Deidria Davis said the only time she really sees police officers in her Overtown neighborhood is when they are responding to a call — often, a shooting.
“We want to see more of them around,” Davis said Wednesday during a forum put on by Miami-Dade County’s Community Relations Board, meant to enhance trust and reduce tension between police and residents.
The meeting, held at the University of Miami Life Science and Technology Park, addressed what the board is calling the “most pressing community relations priority in Miami-Dade.” It is one in a series of five that will be used to develop better guidelines for police and community relationships.
“Information can cause transformation,” chairman Walter T. Richardson said after the three-hour session.
While some community members attended — airing concerns about the way police-involved shootings are handled and how victims are treated — there was an abundance of top brass from municipalities across the county, including Miami Beach, Key Biscayne, Miami-Dade and the city of Miami.
Rodolfo Llanes, the Miami Police Department’s new police chief, addressed Davis’ concerns, saying one of his goals is to beef up community policing, redeploying some the department’s nearly 1,100 officers to beats.
“The concept is to have more accountability,” he said, explaining that officers will be responsible for smaller slices of the city. “That way the residents know who to turn to when there is a problem.”
In the past few months, strained community relations gained visibility as locals joined a swell of demonstrations across the country denouncing police violence against African-Americans.
Dozens took to downtown Miami in December, blocking intersections and major thoroughfares during the crowded Art Basel festival, chanting “No justice, no peace” and “Hands up, don’t shoot.”
The protests emerged after a New York grand jury declined to indict a city police officer in the chokehold death of 43-year-old Eric Garner, and a Missouri grand jury decided not to indict former Ferguson police officer Darren Wilson in the shooting death of 18-year-old Michael Brown.
Recently, a group protested at North Miami Beach City Hall after learning the department had been using pictures of black men for sniper training.
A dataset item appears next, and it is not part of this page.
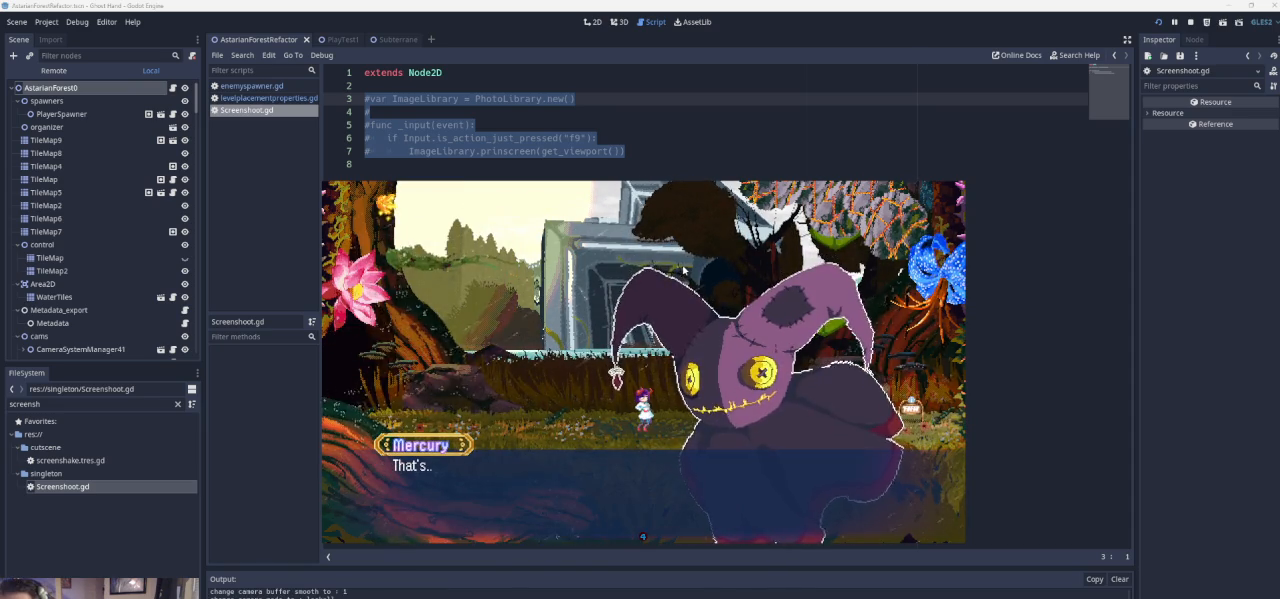
{"buttons": [], "left_stick": "center", "events": []}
The city has since discontinued the practice and is using an outside agency to investigate.
North Miami Beach Deputy City Attorney Dotie Joseph addressed the issue at the hearing, saying the city “siezed the opportunity to address a lot of the issues” that had been discussed.
What: The Community Relations Board will hold two more forums on enhancing trust and reducing tensions between the police and the residents.
When and where: 5-8 p.m. Feb. 11 at North-Dade Regional Library, 2455 NW 183rd St. in Miami and from 5-8 p.m. Feb. 26 at West Kendall Regional Library, 10201 Hammocks Blvd., Miami.